To the knowledge of the Company, except as set forth herein, there are no arrangements, including any pledge by any person of securities of the Company, the operation of which may at a subsequent date result in a further change in control of the Company.

Forward-Looking Statements

This report contains forward-looking statements that involve risks, uncertainties and assumptions. If such risks or uncertainties materialize or such assumptions prove incorrect, actual results could differ materially from those expressed or implied by such forward-looking statements and assumptions. All statements other than statements of historical fact are statements that could be deemed forward-looking statements, including the statements related to the ability to complete the transaction considering the various closing conditions. Risks, uncertainties and assumptions include risks related to the timing or ultimate completion of the transaction; the ability to complete the transaction considering the various closing conditions; and other risks that are described from time to time in Polycom’s and SpectraLink’s filings with the Securities and Exchange Commission, including, but not limited to, the risks described in Polycom’s Annual Report on Form 10-K for the fiscal year ended December 31, 2006 and SpectraLink’s Annual Report on Form 10-K for the fiscal year ended December 31, 2006. SpectraLink assumes no obligation and does not intend to update these forward-looking statements.

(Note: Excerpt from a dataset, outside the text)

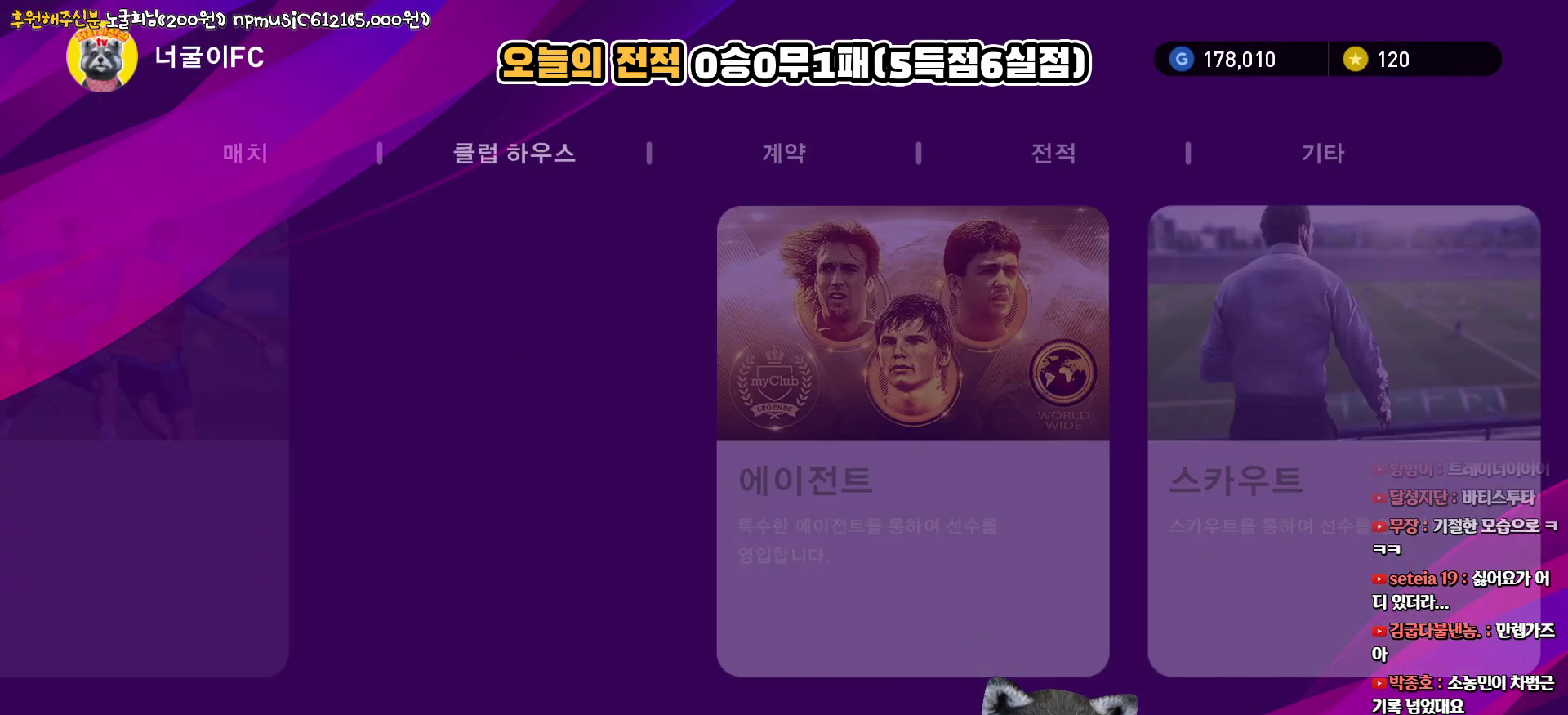
{"buttons": [], "left_stick": "center", "right_stick": "center", "events": []}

ITEM 9.01. FINANCIAL STATEMENTS AND EXHIBITS

 

(d) Exhibits

 

Exhibit No.  

Description

99.1   Agreement and Plan of Merger, dated as of February 7, 2007, by and among Polycom, Inc., Spyglass Acquisition Corp. and SpectraLink Corporation (incorporated by reference to Exhibit 2.1 attached to the Current Report on Form 8-K filed by SpectraLink Corporation with the Securities and Exchange Commission on February 8, 2007).


SIGNATURES

Pursuant to the requirements of the Securities Exchange Act of 1934, the Registrant has duly caused this report to be signed on its behalf by the undersigned, hereunto duly authorized.

 

  SPECTRALINK CORPORATION  
     
Date: March 21, 2007   By:  

/s/ LEAH MAHER

 
    Leah Maher  
    Executive Vice President and General Counsel  


EXHIBIT INDEX

 

Exhibit No.  

Description

99.1   Agreement and Plan of Merger, dated as of February 7, 2007, by and among Polycom, Inc., Spyglass Acquisition Corp. and SpectraLink Corporation (incorporated by reference to Exhibit 2.1 attached to the Current Report on Form 8-K filed by SpectraLink Corporation with the Securities and Exchange Commission on February 8, 2007).